June 30, 2022
The De dwa da dehs nye>s Aboriginal Health Centre is expanding its services in Niagara.

Traditional western medicine can do wonders, but only when it’s trusted and part of a process to overall wellness.

Indigenous People in Niagara will soon have another path to achieving that overall wellness, thanks to the expansion of the De dwa da dehs nye>s Aboriginal Health Centre (DAHC). The agency, which has been providing mental health services in the region since 2017, will now offer primary care options for Indigenous People.

“It really involves considering western medicine and the importance of that, but also keeping that strong focus on Indigenous and traditional ways of health and healing,” said Bryanne Smart, board chair for DAHC.

The centre already operates similar services out of Hamilton and Brantford, and between their experiences in those regions as well as the success of the mental health programs that have already been offered in Niagara, Smart said they saw a need to bring culturally sensitive primary care to Niagara. 

“We have wait lists. So we know that that means that people are looking for this type of service,” she said. “We have a number of people who want to be a part of this. They’ve had maybe poor experiences in mainstream health care centres. And … having that culturally directed service is really important.”

DAHC merges western medicine with Indigenous practices and thoughts on wellness, Smart said. Appointments are usually longer, and Smart said there’s a focus on building a relationship with the patient and creating a safe space.

* **TASKS FOR THIS EXERCISE**:
1) In the article on the health centre's expansion, transcribe everything from "Traditional western medicine" down to "for Indigenous People.".
2) According to the article on the health centre's expansion, since what year has the De dwa da dehs nye>s Aboriginal Health Centre provided mental health services in Niagara?

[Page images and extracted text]
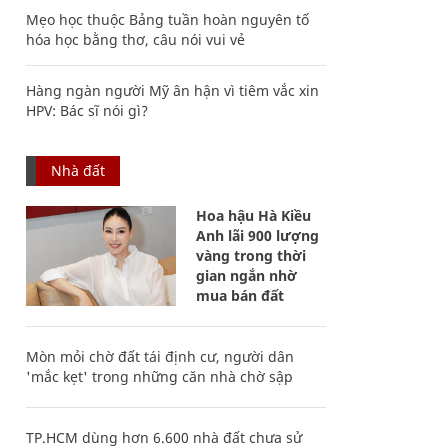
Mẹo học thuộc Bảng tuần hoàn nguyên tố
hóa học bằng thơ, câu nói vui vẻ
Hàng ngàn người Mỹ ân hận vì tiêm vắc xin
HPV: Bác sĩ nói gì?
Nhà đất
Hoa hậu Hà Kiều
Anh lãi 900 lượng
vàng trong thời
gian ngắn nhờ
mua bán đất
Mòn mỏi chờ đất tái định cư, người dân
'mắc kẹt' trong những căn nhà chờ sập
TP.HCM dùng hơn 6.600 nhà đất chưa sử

==

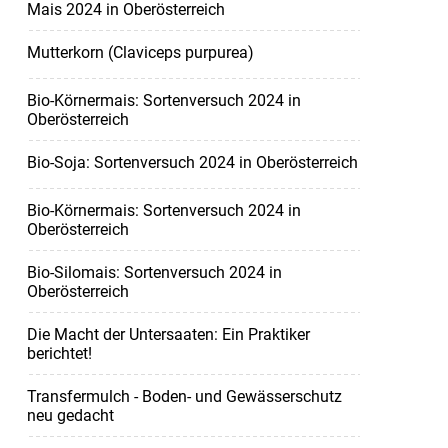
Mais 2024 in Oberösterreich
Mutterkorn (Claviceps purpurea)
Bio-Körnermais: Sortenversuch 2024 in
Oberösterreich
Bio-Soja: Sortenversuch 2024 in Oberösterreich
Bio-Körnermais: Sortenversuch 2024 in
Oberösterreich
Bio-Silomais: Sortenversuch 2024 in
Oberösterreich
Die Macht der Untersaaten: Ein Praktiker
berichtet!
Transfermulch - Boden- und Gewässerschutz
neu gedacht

* **RESULTS IN ORDER**:
1)
Traditional western medicine can do wonders, but only when it’s trusted and part of a process to overall wellness.

Indigenous People in Niagara will soon have another path to achieving that overall wellness, thanks to the expansion of the De dwa da dehs nye>s Aboriginal Health Centre (DAHC). The agency, which has been providing mental health services in the region since 2017, will now offer primary care options for Indigenous People.

2) Since 2017.